I attended a Taize worship service at the Law School yesterday. In addition to the Taize chants, we included two Hafiz poems that are on a CD of Hafiz’s poems, spoken to accompanying music.
One of the poems is one that I have always loved, A Hole in the Flute. The first line of the poem reads, “I am a hole in a flute that the Christ’s breath moves through. Listen to this music.”
I have always lived the image of Christ breathing through me, being the power behind that which I do in the world. The sense of being a channel of Christ in the world.
But today, for the first time, when I listened to the words I was stuck by the enormity of the difference between seeing oneself as one through whom Christ breathes – the flute, so to speak – and seeing oneself as one of the holes in the flute through which Christ breathes.
If there is only one hole, there is no music, only a singular note.
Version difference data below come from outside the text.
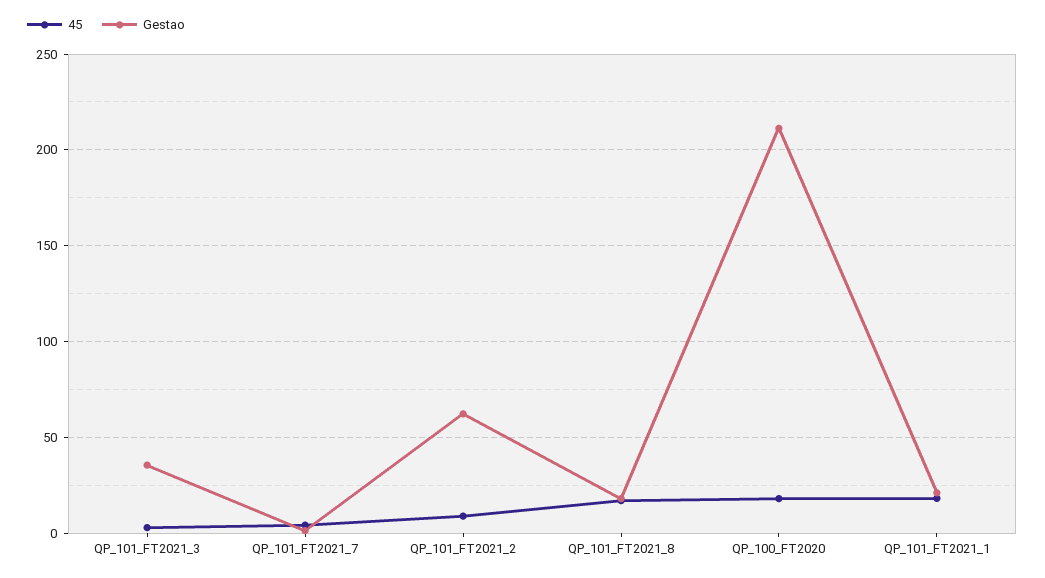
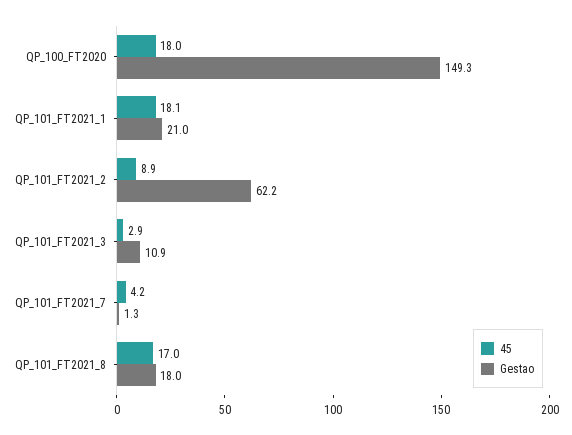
  {
    "45": {
      "QP_101_FT2021_3": 2.9,
      "QP_101_FT2021_7": 4.2,
      "QP_101_FT2021_2": 8.9,
      "QP_101_FT2021_8": 17,
      "QP_100_FT2020": 18,
      "QP_101_FT2021_1": 18.1
    },
    "Gestao": {
-     "QP_101_FT2021_3": 35,
+     "QP_101_FT2021_3": 10.9,
      "QP_101_FT2021_7": 1.3,
      "QP_101_FT2021_2": 62.2,
      "QP_101_FT2021_8": 18,
-     "QP_100_FT2020": 210,
+     "QP_100_FT2020": 149.3,
      "QP_101_FT2021_1": 21
    }
  }

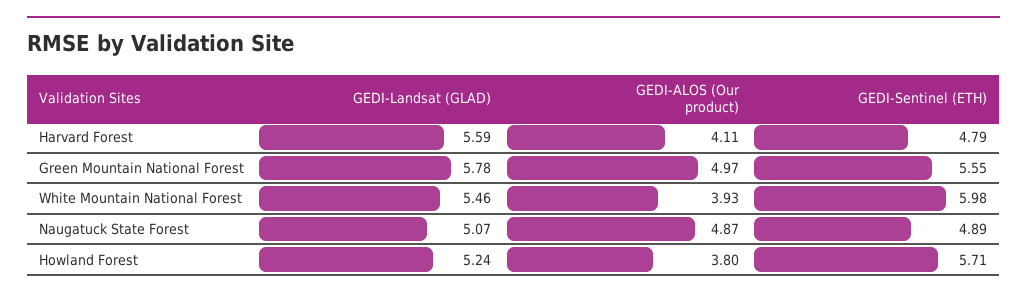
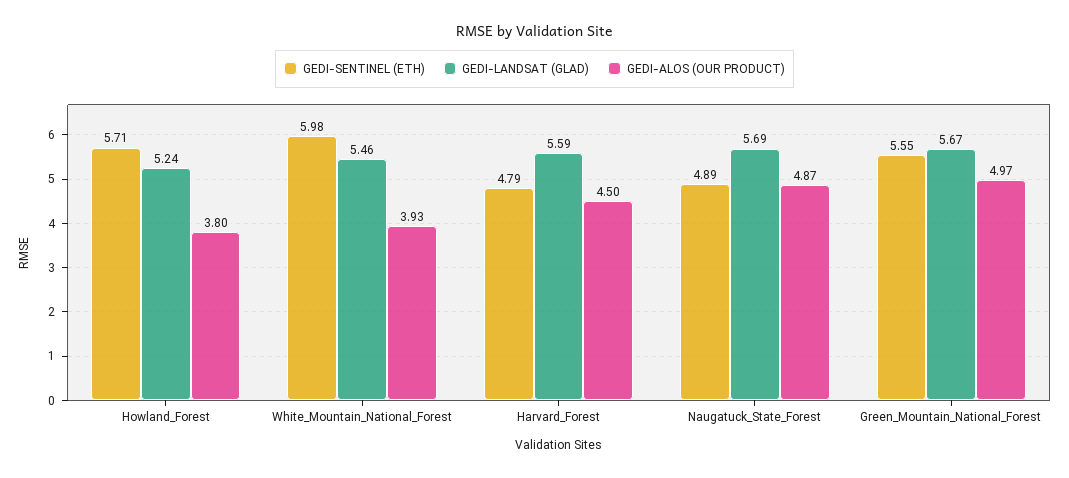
  {
    "GEDI-Landsat (GLAD)": {
      "Harvard Forest": 5.59,
-     "Green Mountain National Forest": 5.78,
+     "Green Mountain National Forest": 5.67,
      "White Mountain National Forest": 5.46,
-     "Naugatuck State Forest": 5.07,
+     "Naugatuck State Forest": 5.69,
      "Howland Forest": 5.24
    },
    "GEDI-ALOS (Our product)": {
-     "Harvard Forest": 4.11,
+     "Harvard Forest": 4.5,
      "Green Mountain National Forest": 4.97,
      "White Mountain National Forest": 3.93,
      "Naugatuck State Forest": 4.87,
      "Howland Forest": 3.8
    },
    "GEDI-Sentinel (ETH)": {
      "Harvard Forest": 4.79,
      "Green Mountain National Forest": 5.55,
      "White Mountain National Forest": 5.98,
      "Naugatuck State Forest": 4.89,
      "Howland Forest": 5.71
    }
  }

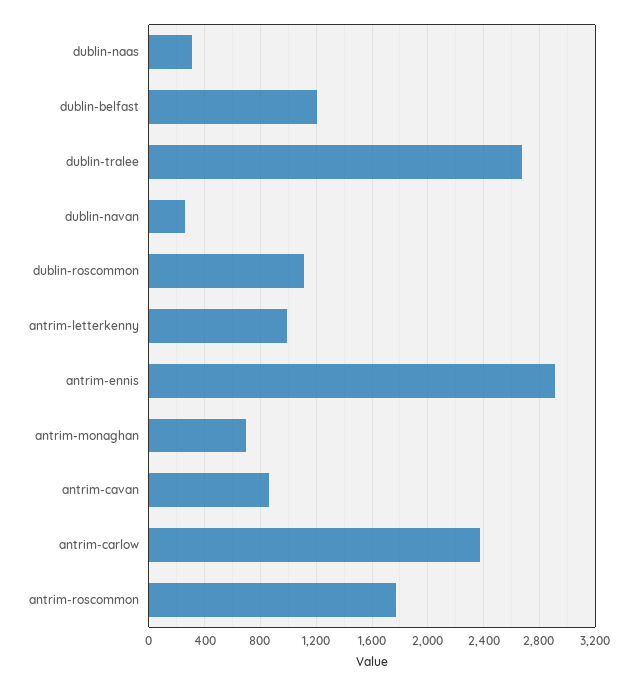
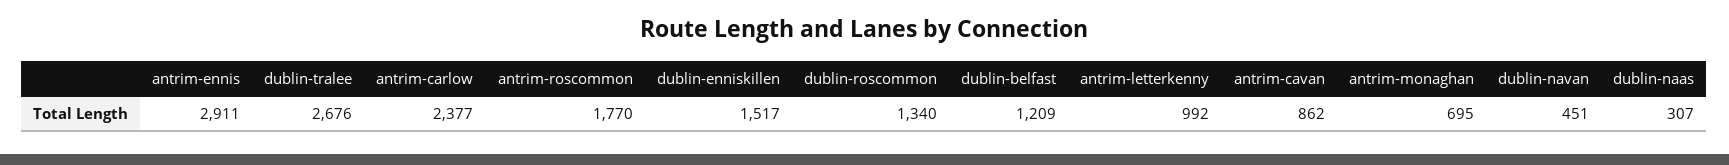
  {
    "dublin-naas": 307,
    "dublin-belfast": 1209,
    "dublin-tralee": 2676,
-   "dublin-navan": 250,
+   "dublin-navan": 451,
-   "dublin-roscommon": 1100,
+   "dublin-roscommon": 1340,
    "antrim-letterkenny": 992,
    "antrim-ennis": 2911,
    "antrim-monaghan": 695,
    "antrim-cavan": 862,
    "antrim-carlow": 2377,
-   "antrim-roscommon": 1770
+   "antrim-roscommon": 1770,
+   "dublin-enniskillen": 1517
  }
The music comes from the air flowing through the different holes of a flute.
We are each holes in the flute. The music of Christ in the world comes not from our own individual effort – even our own individual effort inspired by Christ – but through our combined efforts, through the work we accomplish together in the world.
It is good to remember the difference. It is not just that it is Christ’s work we do, but Christ’s work that we do.
Yesterday I gave a retreat on the topic of Spirituality Across Faith Traditions. It was a very positive and powerful experience for all of the participants and for myself.
While it is true that there are real differences among the world’s major religions, it is also the case that there is much truth in faith traditions other than our own that we can affirm. In the words of Thomas Merton, if we embrace our own tradition merely by denying all that belongs to others, we will find that there is not much left for us to affirm in our own tradition, and “no breath of the Spirit with which to affirm it.” Both for the sake of our own spiritual growth and (for those of us engaged in spiritual ministry of one sort or another) for the sake of those to whom we minister, there is value in exploring universal dynamics that operate across faith traditions.
In the course of our day, we engaged in prayer and meditation drawn from several different faith traditions and talked about some core truths and core experiences that are common to all of the major world religions. Of central importance in my view are the common understanding among world religions of the importance of affective prayer experience, a shared vision of the communion and interrelationship of each of us to God (whether one uses the term God or not) and to each other, and a common understanding of the need to appreciate the impermanence of human existence and to develop an attitude of renunciation toward the world.
For both the opening prayer and the closing inter-faith prayer service, I took prayers, readings and/or poems from various faith traditions. One that I included in our opening prayer was a poem by Hafiz, titled The God Who Only Knows Four Words. It is quite simple, but also simply lovely. It reads:
Every child has known God.
Not the God of names.
Not the God of “don’t”s.
Not the God who ever does anything weird.
But the God who only knows four words,
And keeps repeating them, saying,
“Come Dance With Me, Come Dance.”
(Ultimately, I’ll create some podcasts drawn from my talks during the day…but it will probably take some time to get them recorded and posted.)
Here is a simple poem by Hafiz that captures my feeling at this start of a new day – the sense that God is there, as He has been all through the night…the knowledge that I will walk through the moments and hours of this coming day with God in my heart. It is called Keeping Watch.
In the morning
When I began to wake,
It happened again–
That You, Beloved,
Had stood over me all night
That as soon as I began to stir
You put Your lips on my forehead
And lit a Holy Lamp
Inside my heart.
Hafiz is a marvelous poet; if you are not familiar with his work, you should be. I hear these words and feel the comfort of God’s protective embrace…the taste of God’s kiss on my forehead…and the warmth of His love in my soul.
I was reminded last night of an image used in a poem by Hafiz, a 14th century Persian poet. The image is in a short poem called, The Christ’s Breath. Hafiz says simply:
I am a hole in a flute
that the Christ’s breath moves through–
listen to the music.
I was taken by this poem the first time I read it. There is something about the way it expresses the sense of our being an instrument of the Christ in the world, a channel through which flows Christ’s peace and love, that touches me deeply.
I think what I react to is both the intimacy and the interconnectedness. The incredible intimacy of Christ breathing through us…Christ’s breath flowing through us – and through us, into the world. And then the interconnectedness…the sense that I am not the whole flute, but only a part…Christ breathing through not only me, but also through you, so that it is together that we make beautiful music for the world.